Topological Pressure, Szilard Engine

12 minute read

Published:

A summary of the basics of the Ruelle transfer operator, along with some notes about how potentials work in the context of Szilard’s engine.

Definitions

Most of the definitions below are from Ruelle 1992.

Transfer Operator

Let $(X,d)$ be a compact metric space and $f\colon X\to X$ be a continuous map, which we call $(X,f)$ a topological dynamical system. We call a function $A\colon X\to\mathbb{R}$ a potential. Then we define an operator $\mathcal{L}=\mathcal{L}_{f,A}$ as

\[(\mathcal{L}\omega)(x)=\sum_{y\in f^{-1}(x)}e^{A(y)}\omega(y),\]

for $\omega$ in a suitable function space on $X$. This operator $\mathcal{L}$ is called the transfer operator or the Ruelle(-Perron-Frobenius) operator.

If the domain of $\mathcal{L}$ contains continuous functions, then we think of its adjoint operator $\mathcal{L}^\ast$ acting on measures as well. If $f$ is differentiable, then we can set $A=-\log\vert J_f\vert$, where $J_f$ is the Jacobian of $f$, to get $\mathcal{L}^\ast=f_\ast$.

Expansive, Specifications

We say a topological dynamical system $(X,f)$ is expansive and has specifications if it satisfies the following:

  • We say a system is expansive with expansive constant $C>0$ if $d(f^ix,f^iy)<C$ for all $i=0,1,2,\ldots$ implies $x=y$.
  • We say a system has specifications if for every $\epsilon>0$ there is an integer $p=p(\epsilon)>0$ such that, given $\ell$ points $x_1,\ldots,x_\ell\in X$ and integers $n_1,\ldots,n_\ell>0$, $p_1,\ldots,p_{\ell-1}\geq p$, there exists $z\in X$ such that
\[d(f^{i+m(j-1)}z,f^ix_j)\leq\epsilon\]

for $i=0,\ldots,n_j-1$ and $j=1,\ldots,\ell$, where $m(j)=n_1+p_1+\cdots+n_j+p_j$.

Expansive means if two trajectories stay within a certain distance, then they must be the same.
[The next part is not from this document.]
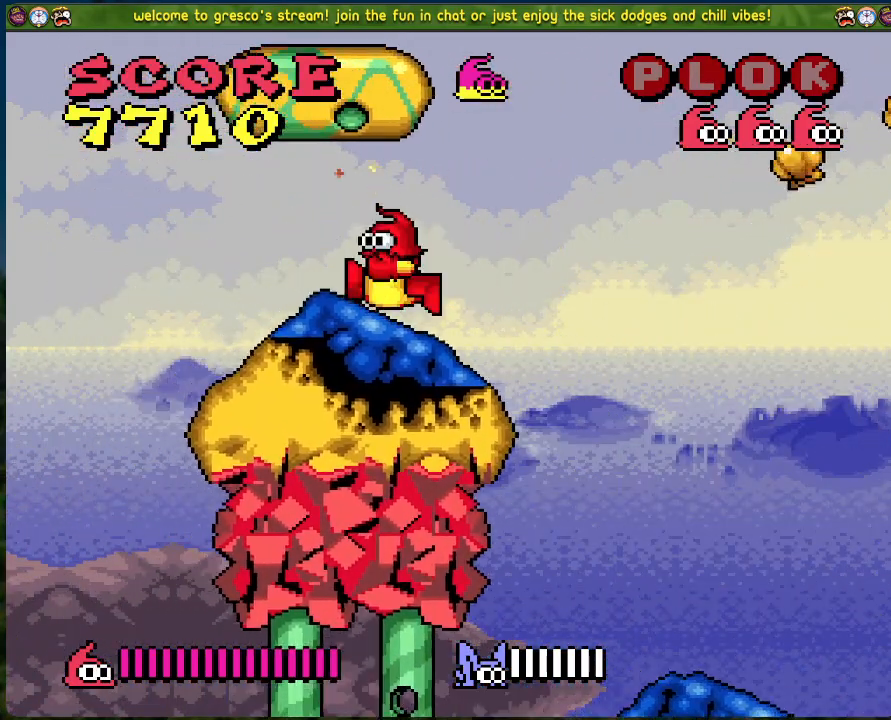
{"buttons": [], "left_stick": "center", "events": [[201, "DPAD_LEFT", "up"], [284, "B", "up"], [318, "DPAD_RIGHT", "down"], [435, "DPAD_RIGHT", "up"]]}
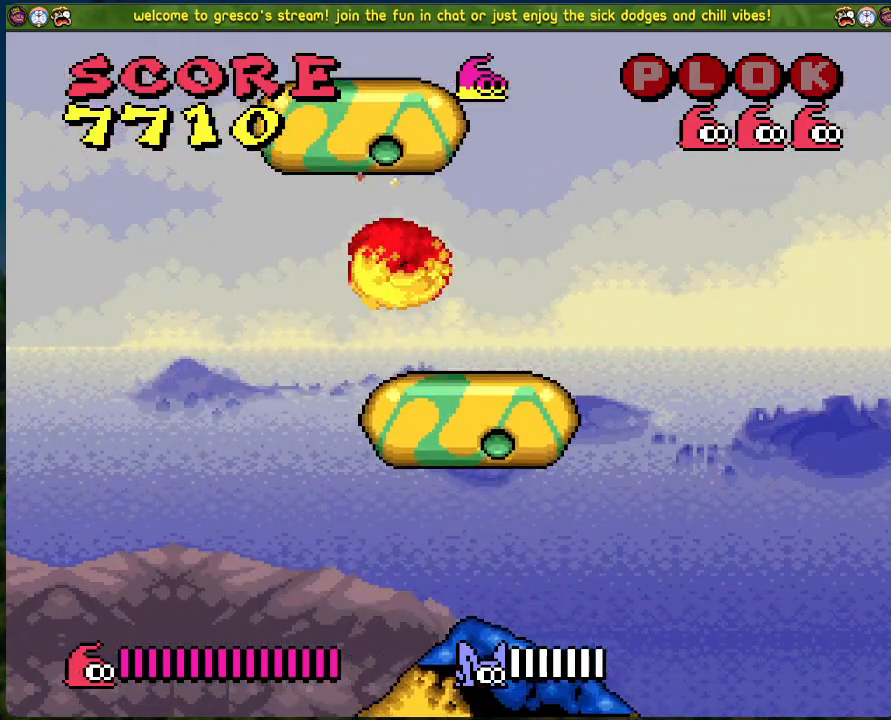
{"buttons": ["DPAD_RIGHT"], "left_stick": "center", "events": [[200, "DPAD_RIGHT", "down"]]}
Having specifications means the list of points

\[x_1,fx_1,\ldots,f^{n_1-1}x_1,(\text{empty list of }p_1\text{ entries}), \\ x_2,fx_2,\ldots,f^{n_2-1}x_2,(\text{empty list of }p_2\text{ entries}), \\ \ldots,\ldots,x_\ell,fx_\ell,\ldots,f^{n_\ell-1}x_\ell\]

can be approximated by an orbit $(f^jz)_{j\geq 0}$ as long as the empty buffers are long enough.

Both properties reminisce some properties of Anosov diffeomorphisms.

Bowen potential

This concept is mentioned by Ruelle but not named. The term ‘Bowen property’ is taken from other works, such as Call 2020 (see Definition 2.18).

Given a topological dynamical system $(X,f)$ and a potential $A\colon X\to\mathbb{R}$, we say $A$ has the Bowen property at scale $\epsilon>0$ if

\[\sup\left\{\left\vert\sum_{k=0}^{n-1}(A(f^kx)-A(f^ky))\right\vert : d(f^ix,f^iy)<\epsilon\quad\forall i=0,1,\ldots,n-1\right\}<\infty.\]

If $(X,f)$ is expansive, then we say a potential $A$ has the Bowen property if it has the Bowen property at the expansive constant.

Gibbs measure

Let $U\subset X$ be a compact subset and $\varphi\colon U\to\varphi(U)\subset X$ be a homeomorphism onto its image. We say a pair $(U,\varphi)$ is a conjugating homeomorphism if for each $x\in U$ we have $\lim_{k\to\infty}d(f^kx,f^k\varphi x)=0$.

Let $A$ be a potential that is Bowen. We say a probability measure $\mu\in\mathcal{M}^1(X)$ is a Gibbs state for $A$ if for any conjugating homeomorphism $(U,\varphi)$, we have

\[\frac{d\varphi_\ast\mu}{d\mu} = \exp\left[\sum_{k=0}^\infty(A\circ f^k\circ\varphi^{-1}-A\circ f^k)\right]. \label{eqn:gibbs-measure}\]

That is if we say

\[\mathcal{E}\{A\}=\exp\left[-\sum_{k=0}^\infty A\circ f^k\right],\]

then the criterion \eqref{eqn:gibbs-measure} is formally rewritten

\[\mathcal{E}\{A\}\circ\varphi^{-1}\, d\varphi_\ast\mu = \mathcal{E}\{A\}\, d\mu, \label{eqn:gibbs-measure-formal}\]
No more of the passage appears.